Bagi sebagian orang, desa adalah tempat mudik. Bagi sebagian orang lagi, desa ialah ruang kenangan yang terus memudar. Bagi sebagian yang lain, desa merupakan eksotisme yang menggairahkan. Namun, bagi Sunarno, seorang akademisi sekaligus pegiat budaya dari suatu dusun kecil di pinggiran Bengawan Solo, desa adalah awal mula. Sebuah mula dari ruang sosial dan spiritual. Sebuah altar bagi pergulatan manusia-manusia terhadap takdirnya.
Buku berjudul Lali Sumber Ketiwasan (LSK) karya Sunarno ini mendedah hal-hal tersebut. Melalui buku yang berisi kumpulan tulisan historis-reflektif tersebut, Sunarno tak sedang meromantisasi kehidupan desa lalu mengutuk modernitas dengan penuh kesinisan. Sunarno berupaya menyejarahkan kehidupannya serta kehidupan desanya lengkap dengan manusia-manusianya.
Kehidupan manusia-manusia di desa acap kali dipandang sebelah mata. Seakan manusia-manusia di desa hanyalah angka. Padahal setiap manusia merupakan rentetan kisah yang menubuh. Dalam raga tiap manusia, tersimpan kisah-kisah panjang mengenai kebermulaannya, hingga identitas yang membentuk dirinya pada hari ini.

*Data yang Diberikan*
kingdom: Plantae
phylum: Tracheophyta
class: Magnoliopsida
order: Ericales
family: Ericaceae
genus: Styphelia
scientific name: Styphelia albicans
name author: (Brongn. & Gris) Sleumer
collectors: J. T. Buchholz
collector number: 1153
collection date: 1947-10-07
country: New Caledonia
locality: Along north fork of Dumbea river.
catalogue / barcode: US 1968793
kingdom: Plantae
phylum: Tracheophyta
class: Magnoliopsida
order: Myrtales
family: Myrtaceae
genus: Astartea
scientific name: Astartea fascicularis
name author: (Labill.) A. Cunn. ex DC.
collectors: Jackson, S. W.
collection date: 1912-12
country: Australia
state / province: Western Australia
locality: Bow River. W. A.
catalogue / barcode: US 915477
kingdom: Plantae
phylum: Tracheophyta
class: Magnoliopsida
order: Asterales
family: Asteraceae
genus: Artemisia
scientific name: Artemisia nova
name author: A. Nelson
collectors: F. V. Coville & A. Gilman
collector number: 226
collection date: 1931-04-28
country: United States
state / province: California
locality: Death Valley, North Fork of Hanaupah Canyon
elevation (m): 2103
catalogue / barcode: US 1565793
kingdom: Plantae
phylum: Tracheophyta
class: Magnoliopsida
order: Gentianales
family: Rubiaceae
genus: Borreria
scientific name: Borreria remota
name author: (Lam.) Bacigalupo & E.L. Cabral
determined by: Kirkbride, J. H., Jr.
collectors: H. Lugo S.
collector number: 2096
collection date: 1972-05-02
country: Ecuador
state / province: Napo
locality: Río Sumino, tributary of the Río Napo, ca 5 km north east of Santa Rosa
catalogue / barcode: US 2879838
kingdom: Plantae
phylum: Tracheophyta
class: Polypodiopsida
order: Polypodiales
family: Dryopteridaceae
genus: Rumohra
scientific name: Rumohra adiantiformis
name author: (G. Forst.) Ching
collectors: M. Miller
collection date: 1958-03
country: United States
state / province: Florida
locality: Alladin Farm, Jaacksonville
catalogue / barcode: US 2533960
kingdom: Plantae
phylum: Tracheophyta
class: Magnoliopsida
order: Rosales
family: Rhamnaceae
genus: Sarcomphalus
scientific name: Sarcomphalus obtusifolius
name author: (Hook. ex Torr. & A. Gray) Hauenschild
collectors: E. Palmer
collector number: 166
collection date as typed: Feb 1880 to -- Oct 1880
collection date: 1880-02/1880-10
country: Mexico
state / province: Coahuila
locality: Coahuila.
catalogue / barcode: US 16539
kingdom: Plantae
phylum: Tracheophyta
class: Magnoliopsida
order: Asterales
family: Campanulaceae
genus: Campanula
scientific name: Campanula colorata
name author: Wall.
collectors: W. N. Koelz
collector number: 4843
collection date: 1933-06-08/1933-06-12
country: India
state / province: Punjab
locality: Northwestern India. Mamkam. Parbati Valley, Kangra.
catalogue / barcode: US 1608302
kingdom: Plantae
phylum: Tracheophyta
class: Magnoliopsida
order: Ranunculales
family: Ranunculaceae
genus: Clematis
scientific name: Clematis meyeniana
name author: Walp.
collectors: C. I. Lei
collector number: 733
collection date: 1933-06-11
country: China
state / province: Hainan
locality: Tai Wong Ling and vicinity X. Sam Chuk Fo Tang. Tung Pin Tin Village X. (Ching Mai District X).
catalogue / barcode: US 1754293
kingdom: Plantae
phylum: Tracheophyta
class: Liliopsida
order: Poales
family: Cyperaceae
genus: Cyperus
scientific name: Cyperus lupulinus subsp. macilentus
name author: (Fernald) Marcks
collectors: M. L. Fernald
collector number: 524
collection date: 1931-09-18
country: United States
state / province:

*Tugas Latihan*
Dalam kutipan teks tentang desa di atas, apa isi buku Lali Sumber Ketiwasan karya Sunarno?

*Jawaban Latihan*
Kumpulan tulisan historis-reflektif.